Driftwood Hospitality cuts hotel development costs with EB-5 funds

Driftwood Hospitality cuts hotel development costs with EB-5 funds

Driftwood Hospitality Management is doing more than simply taking checks from foreign investors seeking to buy residency in the United States through the EB-5 visa program.

The North Palm Beach-based company, which develops, manages and acquires hotel properties across the country and beyond, says it's using its EB-5 division in South Florida to build relationships and form future partnerships with wealthy visa-seekers. The goal is to churn out two hotels or more a year.

"The issue is that there’s a lot of people asking for EB-5 [funds] without having the proper amount of capital. They are expecting to capitalize their deals through these investors," said Carlos J. Rodriguez, executive vice president at Driftwood. "In those kinds of deals, the investor is running the risk. For us, EB-5 just lowers costs. We have the capital no matter what."

Currently, the company is using the EB-5 investments for Residence Inn Flagler Station in Miami and the newly announced Hilton Canopy opening near CityPlace in West Palm Beach.

Driftwood is also associated with two other EB-5 projects: it's co-developing a DoubleTree property in Doral, and is in negotiations for the mixed-use Douglas Station project, which will include a hotel.

Once Driftwood finds an investor — typically from Latin America — who is willing to put down $500,000 to $1 million in a real estate project that creates jobs in exchange for a U.S. green card, the company hopes to retain a long-term relationship with them after citizenship. The investors could potentially become future partners, the executives say.

"We're not just pooling together faceless investors," said Carlos Rodriguez Jr., Driftwood's vice president of new development. "We're taking on the marketing ourselves, we're gaining these relationships one-on-one. That's the difference."

Meanwhile, massive South Florida developments being partially funded with EB-5 funds are competing for the same 10,000 investors across the world allowed to receive visas from the program each year.

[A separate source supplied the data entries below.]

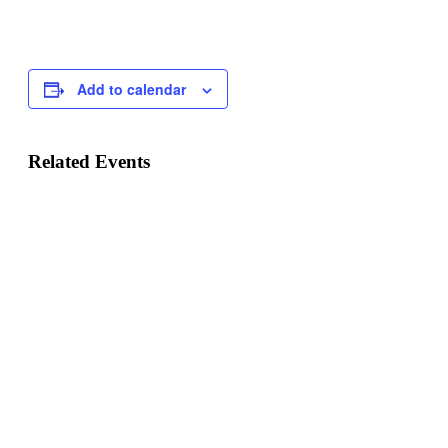
Add to calendar
Related Events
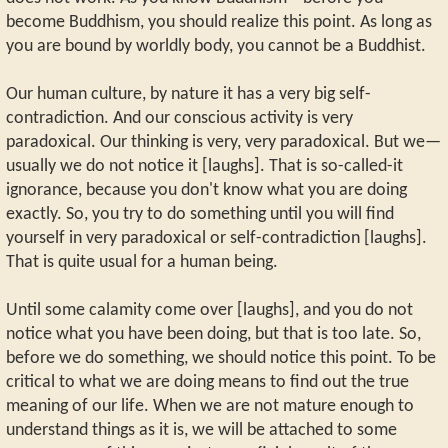
become Buddhism, you should realize this point. As long as
you are bound by worldly body, you cannot be a Buddhist.
Our human culture, by nature it has a very big self-
contradiction. And our conscious activity is very
paradoxical. Our thinking is very, very paradoxical. But we—
usually we do not notice it [laughs]. That is so-called-it
ignorance, because you don't know what you are doing
exactly. So, you try to do something until you will find
yourself in very paradoxical or self-contradiction [laughs].
That is quite usual for a human being.
Until some calamity come over [laughs], and you do not
notice what you have been doing, but that is too late. So,
before we do something, we should notice this point. To be
critical to what we are doing means to find out the true
meaning of our life. When we are not mature enough to
understand things as it is, we will be attached to some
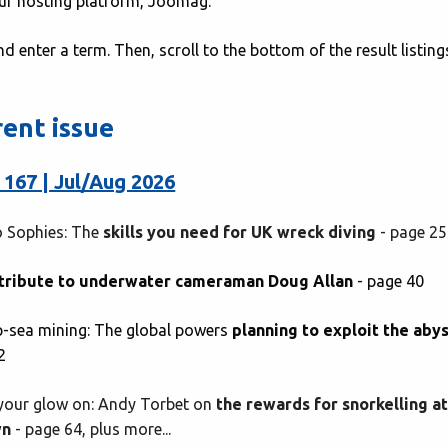
our hosting platform, Joomag.
nd enter a term. Then, scroll to the bottom of the result listin
rent issue
 167 | Jul/Aug 2026
 Sophies: The
skills you need for UK wreck diving
- page 25
tribute to underwater cameraman Doug Allan
- page 40
-sea mining: The global powers
planning to exploit the aby
2
your glow on: Andy Torbet on
the rewards for snorkelling a
wn
- page 64, plus more...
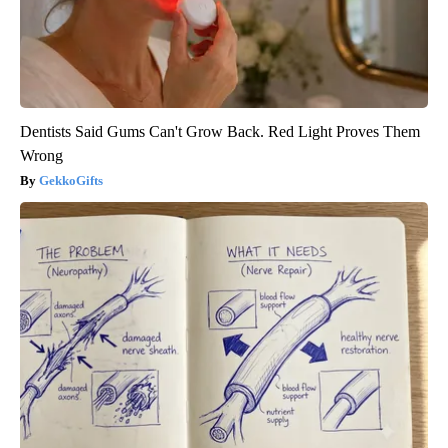
Dentists Said Gums Can't Grow Back. Red Light Proves Them
Wrong
GekkoGifts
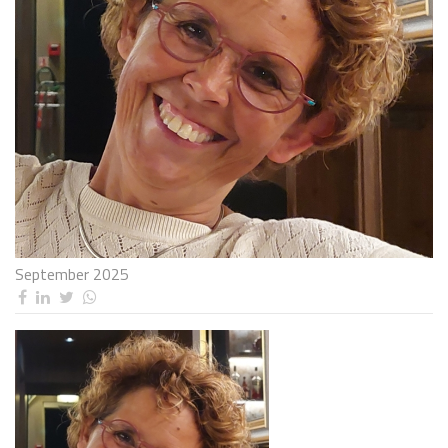
September 2025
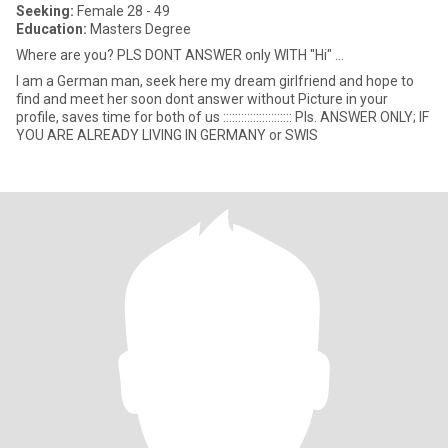
Seeking:
Female 28 - 49
Education:
Masters Degree
Where are you? PLS DONT ANSWER only WITH "Hi" ...
I am a German man, seek here my dream girlfriend and hope to
find and meet her soon dont answer without Picture in your
profile, saves time for both of us ::::::::::::::::::::::: Pls. ANSWER ONLY; IF
YOU ARE ALREADY LIVING IN GERMANY or SWIS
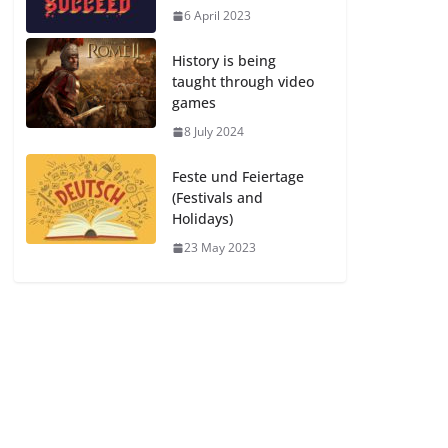
6 April 2023
History is being
taught through video
games
8 July 2024
Feste und Feiertage
(Festivals and
Holidays)
23 May 2023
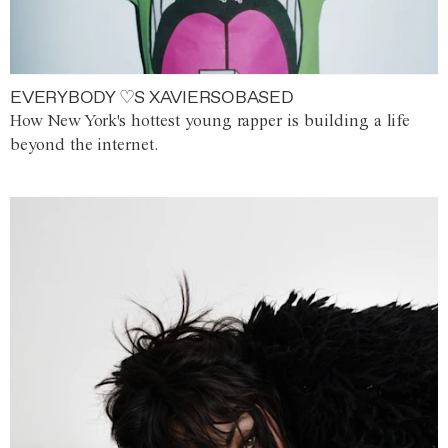
EVERYBODY ♡S XAVIERSOBASED
How New York's hottest young rapper is building a life
beyond the internet.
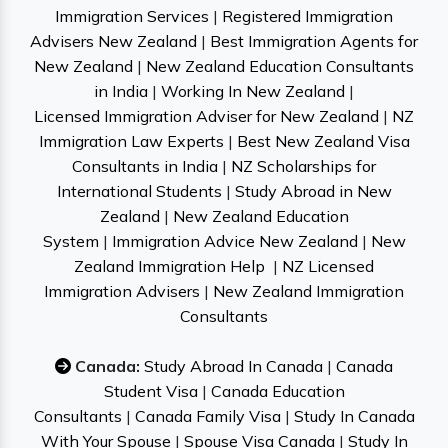
Immigration Services
|
Registered Immigration
Advisers New Zealand
|
Best Immigration Agents for
New Zealand
|
New Zealand Education Consultants
in India
|
Working In New Zealand
|
Licensed Immigration Adviser for New Zealand
|
NZ
Immigration Law Experts
|
Best New Zealand Visa
Consultants in India
|
NZ Scholarships for
International Students
|
Study Abroad in New
Zealand
|
New Zealand Education
System
|
Immigration Advice New Zealand
|
New
Zealand Immigration Help
|
NZ Licensed
Immigration Advisers
|
New Zealand Immigration
Consultants
Canada:
Study Abroad In Canada
|
Canada
Student Visa
|
Canada Education
Consultants
|
Canada Family Visa
|
Study In Canada
With Your Spouse
|
Spouse Visa Canada
|
Study In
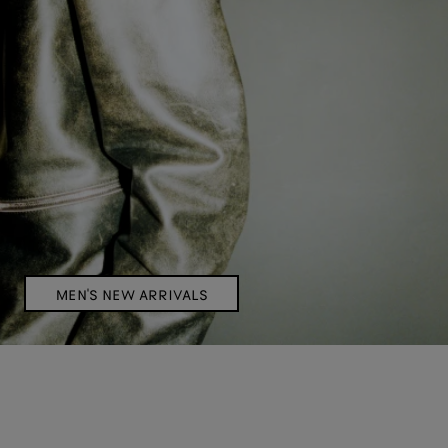
MEN'S NEW ARRIVALS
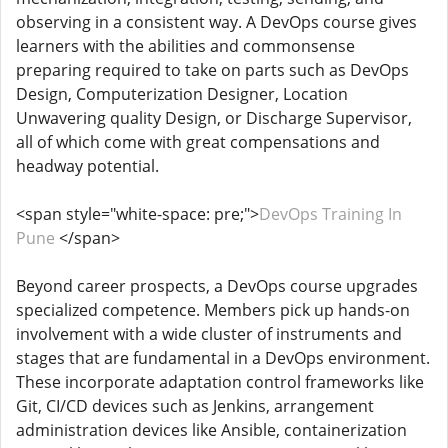
observing in a consistent way. A DevOps course gives
learners with the abilities and commonsense
preparing required to take on parts such as DevOps
Design, Computerization Designer, Location
Unwavering quality Design, or Discharge Supervisor,
all of which come with great compensations and
headway potential.
<span style="white-space: pre;">
DevOps Training In
Pune
</span>
Beyond career prospects, a DevOps course upgrades
specialized competence. Members pick up hands-on
involvement with a wide cluster of instruments and
stages that are fundamental in a DevOps environment.
These incorporate adaptation control frameworks like
Git, CI/CD devices such as Jenkins, arrangement
administration devices like Ansible, containerization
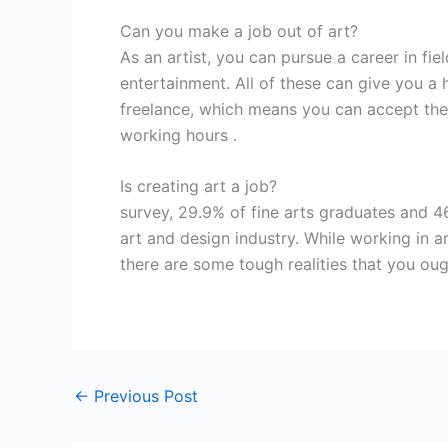
Can you make a job out of art?
As an artist, you can pursue a career in fiel
entertainment. All of these can give you a 
freelance, which means you can accept the
working hours .
Is creating art a job?
survey, 29.9% of fine arts graduates and 4
art and design industry. While working in a
there are some tough realities that you oug
←
Previous Post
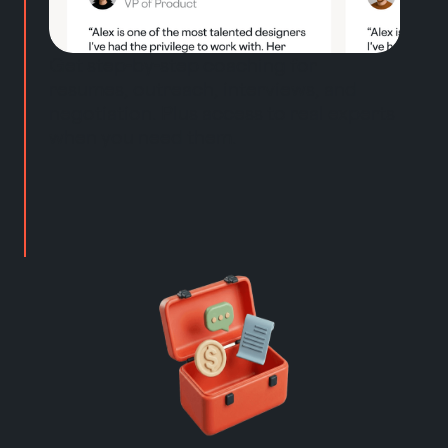
Get step-by-step coaching for
resumes, outreach, interviews, and
negotiation. Plus access to real experts
when you need them.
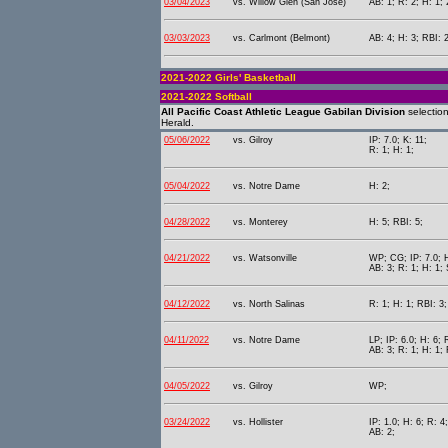
03/04/2023
vs. Willow Glen (San Jose)
AB: 1; R: 2; H: 1;
03/03/2023
vs. Carlmont (Belmont)
AB: 4; H: 3; RBI: 2
2021-2022 Girls' Basketball
2021-2022 Softball
All Pacific Coast Athletic League Gabilan Division
selectio
Herald.
05/06/2022
vs. Gilroy
IP: 7.0; K: 11;
R: 1; H: 1;
05/04/2022
vs. Notre Dame
H: 2;
04/28/2022
vs. Monterey
H: 5; RBI: 5;
04/21/2022
vs. Watsonville
WP; CG; IP: 7.0; H
AB: 3; R: 1; H: 1; 
04/12/2022
vs. North Salinas
R: 1; H: 1; RBI: 3
04/11/2022
vs. Notre Dame
LP; IP: 6.0; H: 6; 
AB: 3; R: 1; H: 1; 
04/05/2022
vs. Gilroy
WP;
03/24/2022
vs. Hollister
IP: 1.0; H: 6; R: 4;
AB: 2;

Developers seeking EB-5 funds are not unique to South Florida. In total, there are about 900 entities (called regional centers) across the country seeking EB-5 money for their job-creating developments. The majority typically market to Chinese visa-seekers because they represent the largest number of EB-5 visa awardees.

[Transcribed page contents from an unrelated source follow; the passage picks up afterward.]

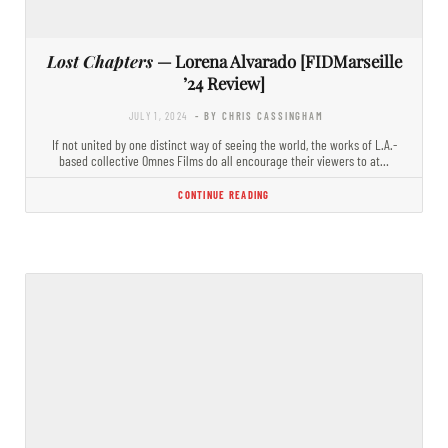
Lost Chapters
— Lorena Alvarado [FIDMarseille
’24 Review]
JULY 1, 2024
- BY CHRIS CASSINGHAM
If not united by one distinct way of seeing the world, the works of L.A.-
based collective Omnes Films do all encourage their viewers to at…
CONTINUE READING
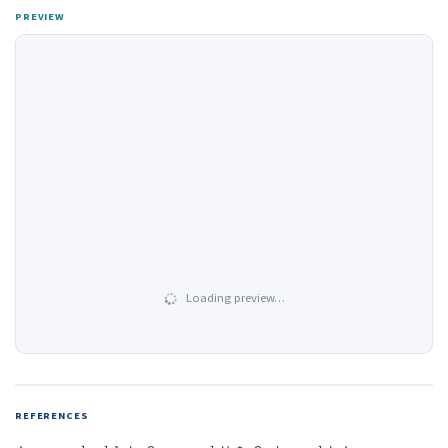
PREVIEW
Loading preview…
REFERENCES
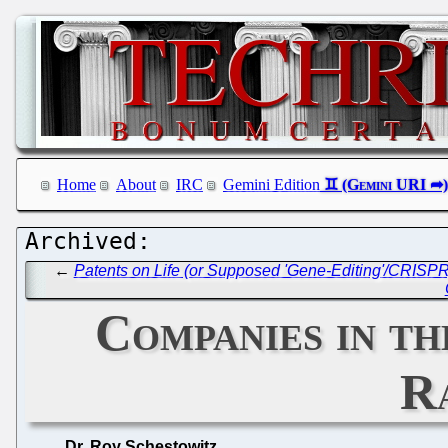
Home
About
IRC
Gemini Edition
←
Patents on Life (or Supposed 'Gene-Editing'/CRISPR) 
Companies in th
R
Dr. Roy Schestowitz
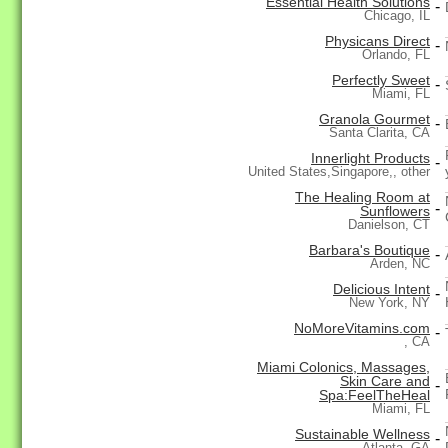
Essential Health Solutions
-
Chicago, IL
Physicans Direct
-
Orlando, FL
Perfectly Sweet
-
Miami, FL
Granola Gourmet
-
Santa Clarita, CA
Innerlight Products
-
United States,Singapore,, other
The Healing Room at
-
Sunflowers
Danielson, CT
Barbara's Boutique
-
Arden, NC
Delicious Intent
-
New York, NY
NoMoreVitamins.com
-
, CA
Miami Colonics, Massages,
Skin Care and
-
Spa:FeelTheHeal
Miami, FL
Sustainable Wellness
-
Atlanta, GA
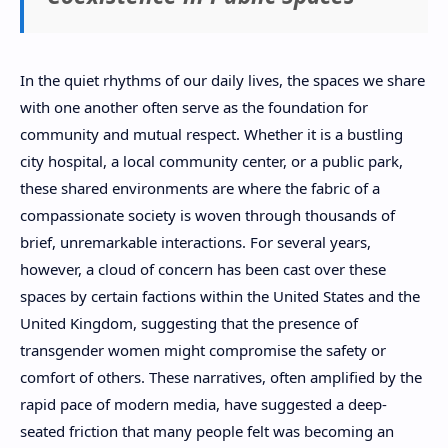
In the quiet rhythms of our daily lives, the spaces we share
with one another often serve as the foundation for
community and mutual respect. Whether it is a bustling
city hospital, a local community center, or a public park,
these shared environments are where the fabric of a
compassionate society is woven through thousands of
brief, unremarkable interactions. For several years,
however, a cloud of concern has been cast over these
spaces by certain factions within the United States and the
United Kingdom, suggesting that the presence of
transgender women might compromise the safety or
comfort of others. These narratives, often amplified by the
rapid pace of modern media, have suggested a deep-
seated friction that many people felt was becoming an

"We're definitely exploring the China market," Rodriguez Jr. said.

The company hopes to supplement about 40 percent of its hotel development costs through the program. It's actively looking for sites in Fort Lauderdale, Coral Gables, Miami's Edgewater and Key West.

Thinking about running your own EB-5 show for the extra cash? Carlos J. Rodriguez' advice: "Developers really need to do their homework before they get into the program. It's a lot more money and time upfront than you would expect."

Driftwood Hospitality's portfolio includes more than 40 hotel properties across 13 states and Costa Rica. The company has about 50 executives based in offices in North Palm Beach and Coral Gables. Across its lodging properties, the company has about 4,300 employees.